We decided to deploy our recommendation engine on Amazon Web Services (AWS) cloud, which allowed us to control costs and work on the solution’s elasticity, durability and scaling capabilities. AWS also provides a convenient system of spot instances that are available at a discount of up to 90% compared to on-demand pricing.
Our deployment consists of three elements: API server, Simple Storage Service (S3) bucket, Graph updater.
The API server
- Exposes a simple API to retrieve recommendations
- Provides API for category management
- Fetches new books and storing them in S3 basket
The S3 bucket
- Stores books
- Stores embeddings
- Stores recommendation graphs
The Graph updater
- Processes new books
As new books are ingested into the S3 bucket, a new message is sent to the appropriate queue in the Simple Queue Service (SQS). It contains information about where the book is stored in the bucket. Each message represents one book and each queue represents one category.

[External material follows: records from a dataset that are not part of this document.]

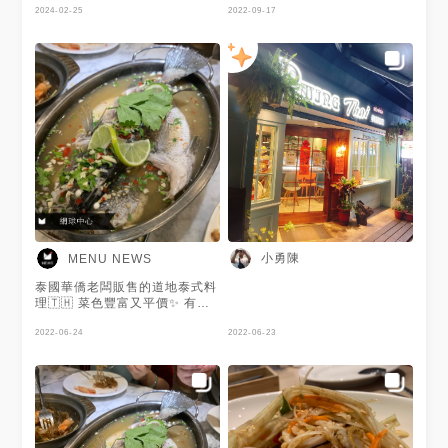
2024-02-25
座 還有人候位 高人氣👍👍👍 實
2022-09-17
在是便宜實在又好吃 內用座位
氣氛美燈光佳居然還不用服務費
要不是帶嫩嬰去外面很麻煩 也
不用次次都外帶了～
小勇陳
MENU NEWS
泰國華僑老闆販售的道地泰式料
理🇹🇭 菜色豐富又平價✨ 有單
點的品項、也有搭配好的套餐🍴
很適合三五好友聚餐👬 建議要
2022-06-24
2022-06-23
提前訂位☑️ 才不會因客滿而撲空
😌 謝謝 @阿boo 提供美照🧡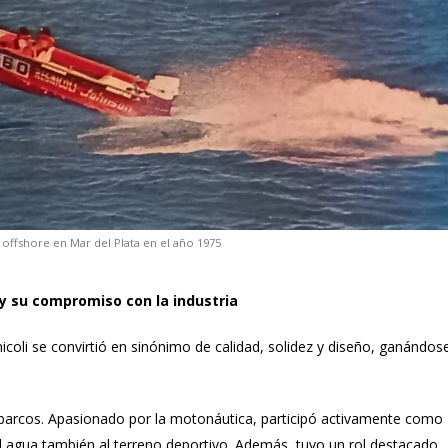
 offshore en Mar del Plata en el año 1975
 y su compromiso con la industria
icoli se convirtió en sinónimo de calidad, solidez y diseño, ganándos
barcos. Apasionado por la motonáutica, participó activamente como
 el agua también al terreno deportivo. Además, tuvo un rol destacado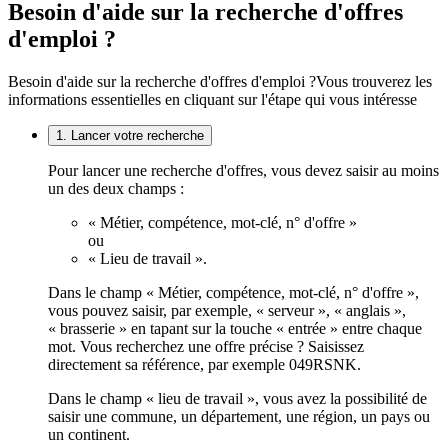
Besoin d'aide sur la recherche d'offres
d'emploi ?
Besoin d'aide sur la recherche d'offres d'emploi ?
Vous trouverez les
informations essentielles en cliquant sur l'étape qui vous intéresse
1. Lancer votre recherche
Pour lancer une recherche d'offres, vous devez saisir au moins
un des deux champs :
« Métier, compétence, mot-clé, n° d'offre »
ou
« Lieu de travail ».
Dans le champ « Métier, compétence, mot-clé, n° d'offre »,
vous pouvez saisir, par exemple, « serveur », « anglais »,
« brasserie » en tapant sur la touche « entrée » entre chaque
mot. Vous recherchez une offre précise ? Saisissez
directement sa référence, par exemple 049RSNK.
Dans le champ « lieu de travail », vous avez la possibilité de
saisir une commune, un département, une région, un pays ou
un continent.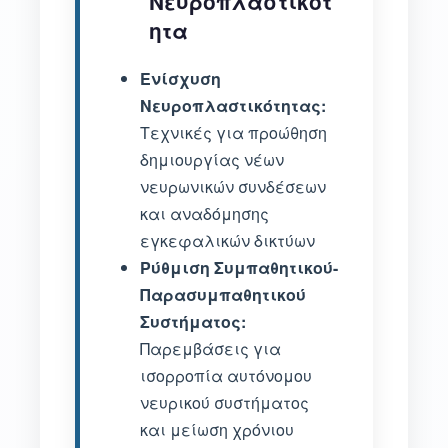
Νευροπλαστικότ
ητα
Ενίσχυση
Νευροπλαστικότητας:
Τεχνικές για προώθηση
δημιουργίας νέων
νευρωνικών συνδέσεων
και αναδόμησης
εγκεφαλικών δικτύων
Ρύθμιση Συμπαθητικού-
Παρασυμπαθητικού
Συστήματος:
Παρεμβάσεις για
ισορροπία αυτόνομου
νευρικού συστήματος
και μείωση χρόνιου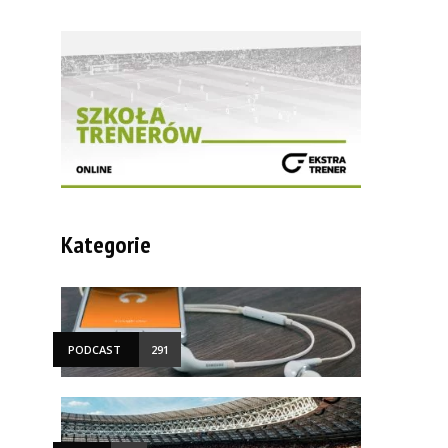
Kategorie
PODCAST
291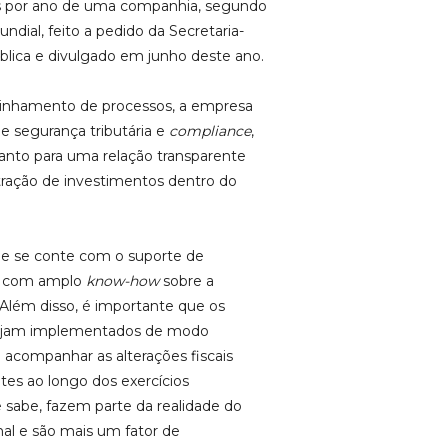
as por ano de uma companhia, segundo
ndial, feito a pedido da Secretaria-
blica e divulgado em junho deste ano.
alinhamento de processos, a empresa
e segurança tributária e
compliance
,
anto para uma relação transparente
tração de investimentos dentro do
ue se conte com o suporte de
 e com amplo
know-how
sobre a
ra. Além disso, é importante que os
 sejam implementados de modo
acompanhar as alterações fiscais
ntes ao longo dos exercícios
e sabe, fazem parte da realidade do
al e são mais um fator de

The CloudWatch component observes the size of this queue, and it will update the instances count in the Auto Scaling Group (ASG) accordingly – if there are a lot of messages, it will increase the count; otherwise it will decrease it.
The Auto Scaling Group (ASG) keeps track of the number of instances running. If ASG instance count drops to 0, it will terminate all of the running instances. Once Elastic Compute Cloud (EC2) instances come online, they will connect to the queue and start processing jobs. When there are no more jobs, ASG is set back to zero and the instances will terminate.
To make our solution cost effective, we went with EC2 spot instances, cutting costs by up to 70% compared to on-demand instances. When using EC2’s in conjunction with SQS we can continue processing even if instances are terminated because of the price limit has been reached.They will be back on as soon as the price drops again and they will pick up any work that’s still left on the queues.
Each of the EC2’s runs dockerized applications that process the books and keep a graph that’s stored and updated on S3. Thankfully, AWS offers the data transfer between EC2 and S3 free of charge.
Scanning through immense amounts of text in the latest scientific publication was a painful and time-consuming process. The ML-powered tools delivered by books-box cuts all the noise and delivers the desired pages straight to the researcher in little to no time.